Back-to-School Day In Arizona, But Not for Border Crossing Kids

Kids need certificates to verify residency and board school buses.

By Julianne Hing Aug 23, 2010

Anti-immigrant diva Tom Horne has a primary to win tomorrow, and he’s going to do whatever he has to do to become attorney general. Even if it means stomping on a couple dozen kids to get there.

It’s back-to-school day in the small border town of Ajo, Arizona (population: 4,300), but not if you can’t prove you’re an American resident. That’s the rule Arizona school chief Horne has decided to enforce as kids get ready to head back to class.

The Arizona Republic reports that Horne won’t let kids get on the school bus if they can’t prove their primary residence is north of the border; Ajo is 40 miles from the border and one of the stops on the school bus’ 36-mile route takes it right up to the border at Lukeville. According to the Arizona Republic it was a common, longstanding custom that kids in Mexico could cross through to Lukeville, get on the bus and go to Ajo for school for the day. Now, students will need certificates to get on the bus.

Horne, who’s running for state attorney general, was tipped off by a 2004 report from the paper and CNN. In May Horne’s office decided to sue the Ajo Unified School District for $1.2 million for educating a whopping 105 students since 2007–except more than half of that batch actually were legal residents of Arizona. The town’s school district has been unable to confirm the home addresses for a couple dozen other students, and offered to settle the matter for $300,000, which the Arizona Department of Education has declined.

The Arizona Republic reports that the issue is not about illegal immigration but about residence; Arizona law makes room for undocumented children to attend school, as long as they live in the state.
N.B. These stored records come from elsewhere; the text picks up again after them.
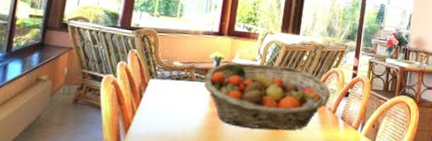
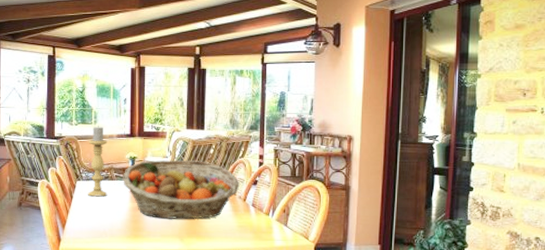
candle holder: none [160,20,192,99] -> present [87,126,108,197]

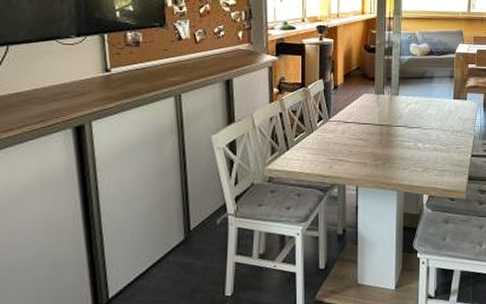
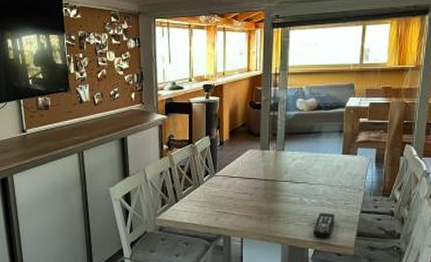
remote control: none [427,157,448,183] -> present [312,213,335,238]

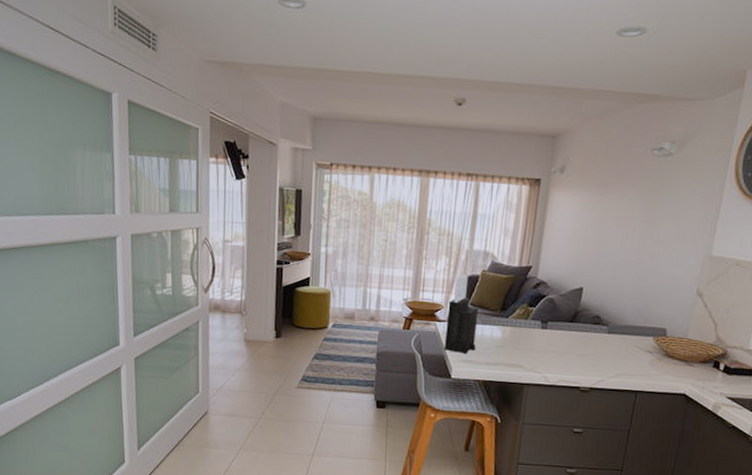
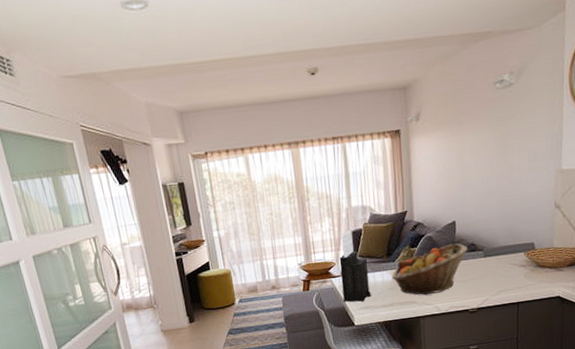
fruit basket: none [501,311,592,362] -> present [391,243,468,296]

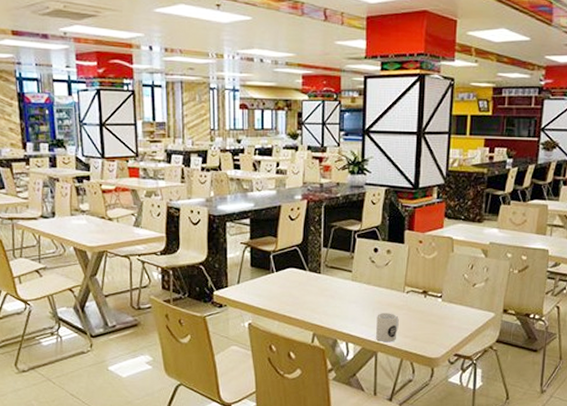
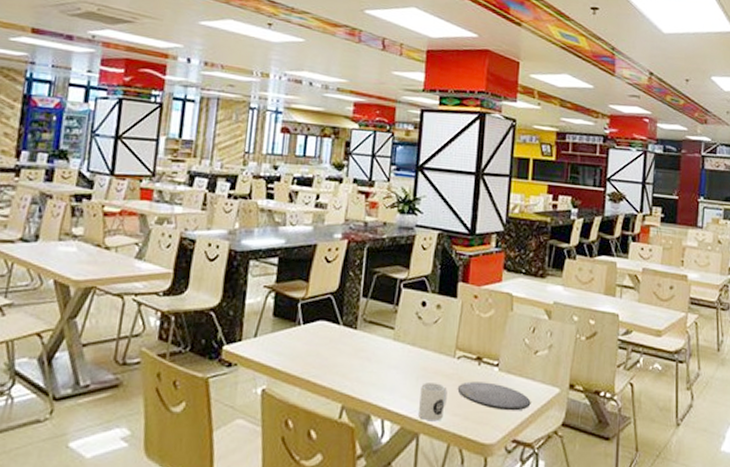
plate: none [407,310,470,332] -> present [457,381,531,411]

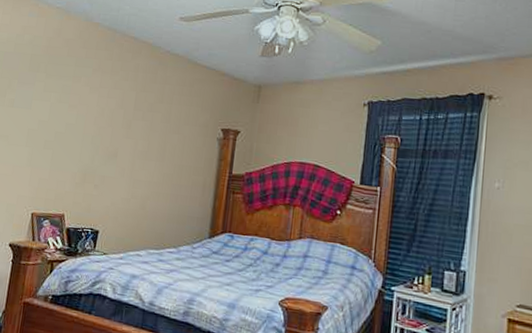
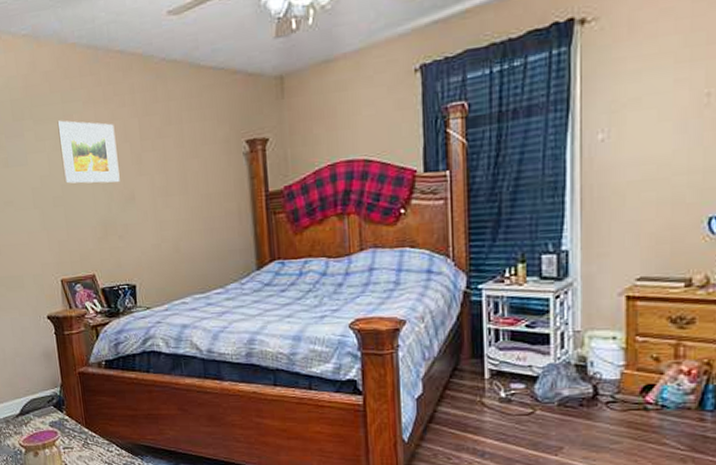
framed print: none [59,79,115,139] -> present [57,120,120,184]

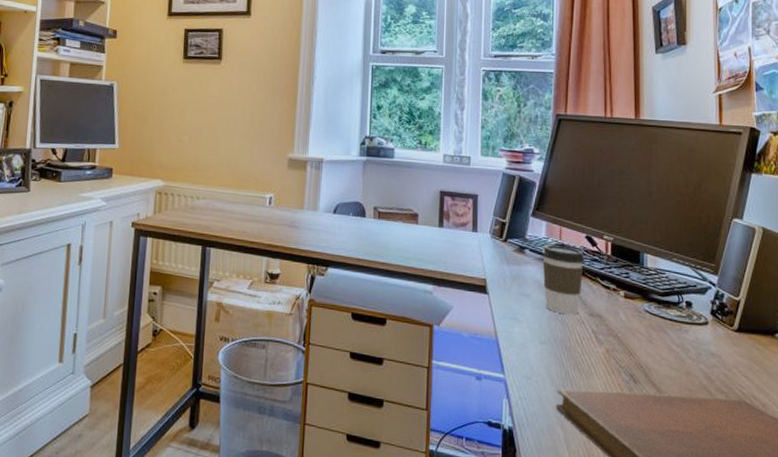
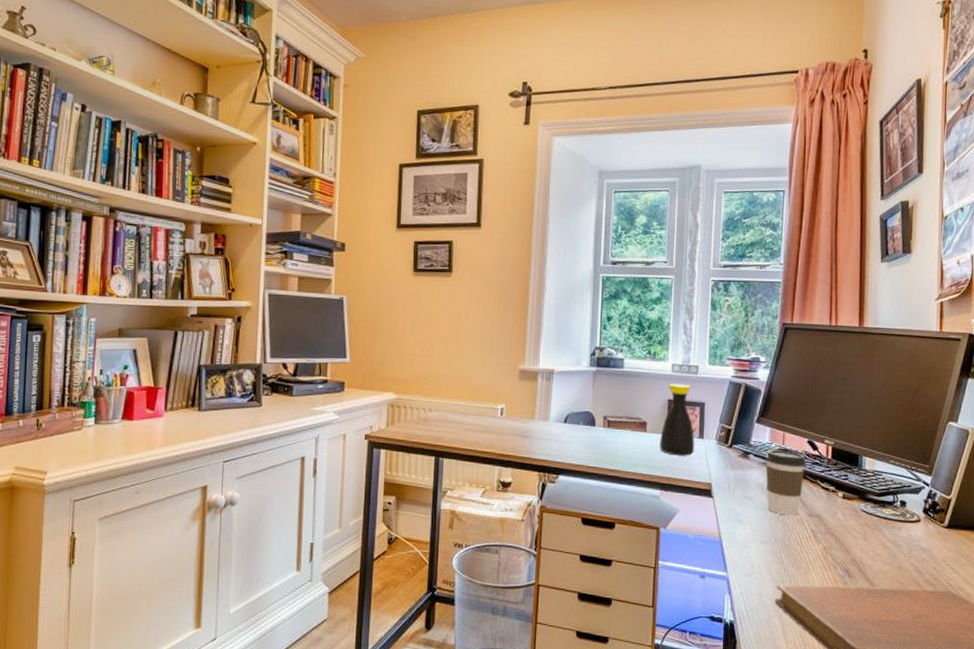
bottle: none [432,174,469,250] -> present [660,383,695,456]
But legal fine print aside, the border debate is always centered around what rights people are allowed to claim–or have swiped away from them at the whim of opportunistic political candidates–depending on where they happen to have been born, and which side of the border they happen to be standing on when new walls are erected and laws announced.

Horne made headlines earlier this year for pushing HB 2281, the new state law that bans ethnic studies in Arizona. He took to the airwaves and called ethnic studies courses in Arizona divisive; according to Horne they pushed a separatist, radical agenda that promoted "ethnic chauvinism." That new policy, signed into law by Gov. Jan Brewer (who’s got a primary of her own coming up tomorrow) is set to go into effect on December 31.